I am thinking of setting the tFileInputDelimited schema to a max number of columns and then using tMap to dynamically only pull the number of columns available for the current file.

I am very novice with Talend and Java so not sure how and if I can do this transofrmation in tMap - any ideas?

  • Data Integration
8 REPLIES
Five Stars

Re: tFileInputDelimited simple dynamic schema (number of columns)?

The last reply in this thread could be a workaround solution:
https://www.talendforge.org/forum/viewtopic.php?id=37949

However, I am not sure how to "mark" columns as null and then use tJavaRow to filter them - any pointers?
Ten Stars

Re: tFileInputDelimited simple dynamic schema (number of columns)?

This tutorial may work for you. It might make sense to extend the ideas here and write a routine to handle the processing of the logic, but that is up to you.
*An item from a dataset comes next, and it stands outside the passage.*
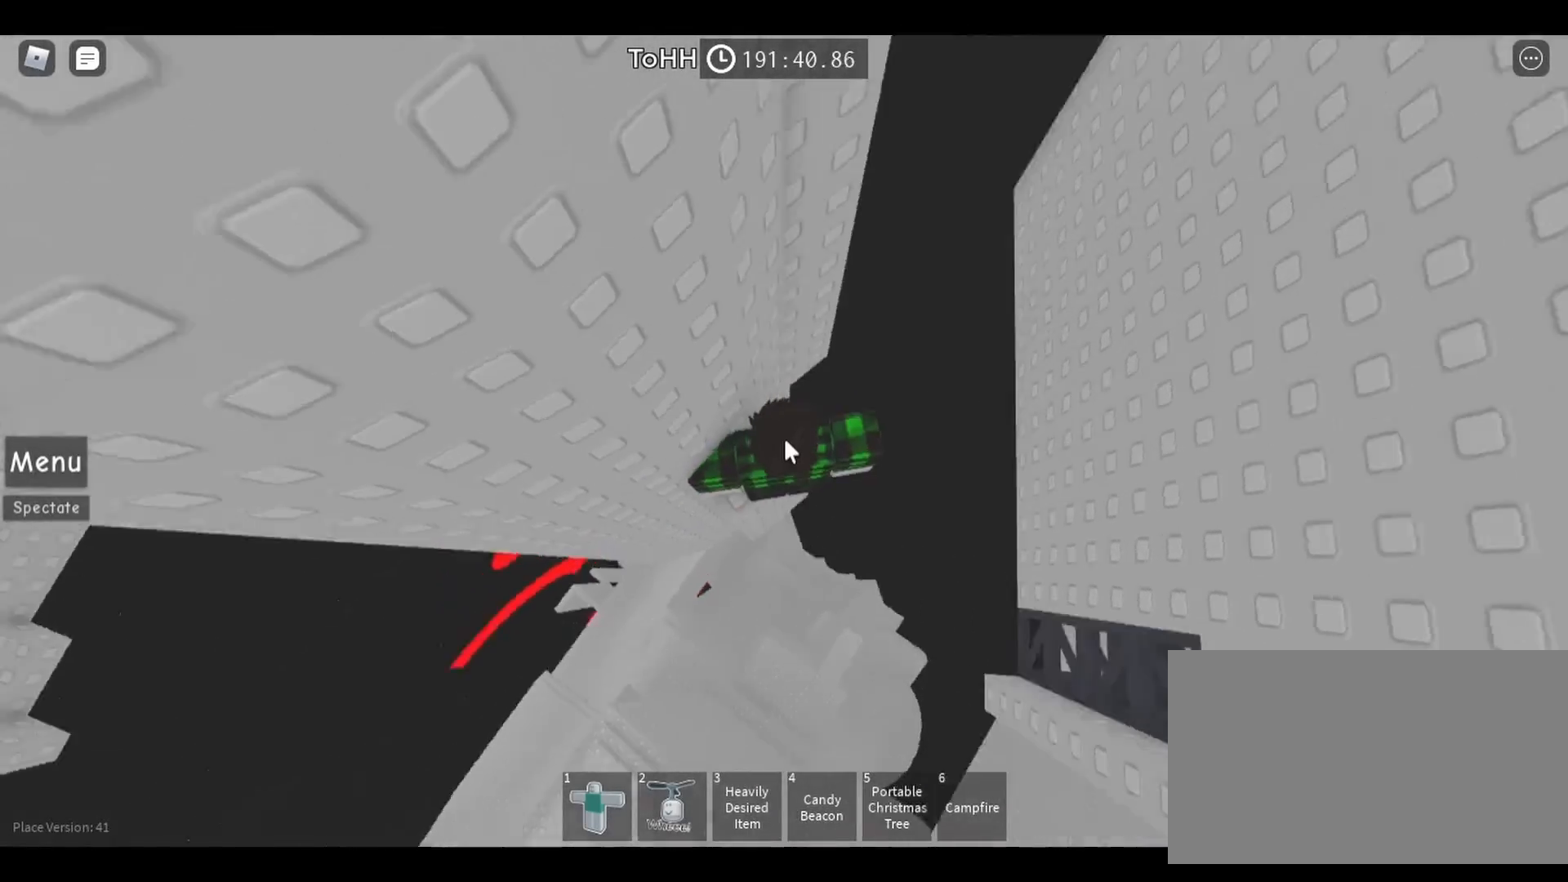
{"keys": [], "mouse": ["right"], "events": []}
However this shows a relatively easy way of achieving the majority of your goal

https://www.rilhia.com/tutorials/dynamic-column-order

Rilhia Solutions
Five Stars

Re: tFileInputDelimited simple dynamic schema (number of columns)?

Hey thanks for the quick reply.
I have seen similar column mapping solutions and it's definitely something I am saving for later use.
Unless I am missing something however, it is of no use to me as I don't have the same number of columns.
My problem is that some of the files I work with have for example column A-M whilst others will have additional columns A-W.
When I set in the schema of the tFileInputDelimited all the columns up to "W", I get N-W with null values which upset my sheet (I have some "self dragging" array formulas which break as they see the null values).
Therefore I need a way to discard the columns with null values from being passed.
Ten Stars

Re: tFileInputDelimited simple dynamic schema (number of columns)?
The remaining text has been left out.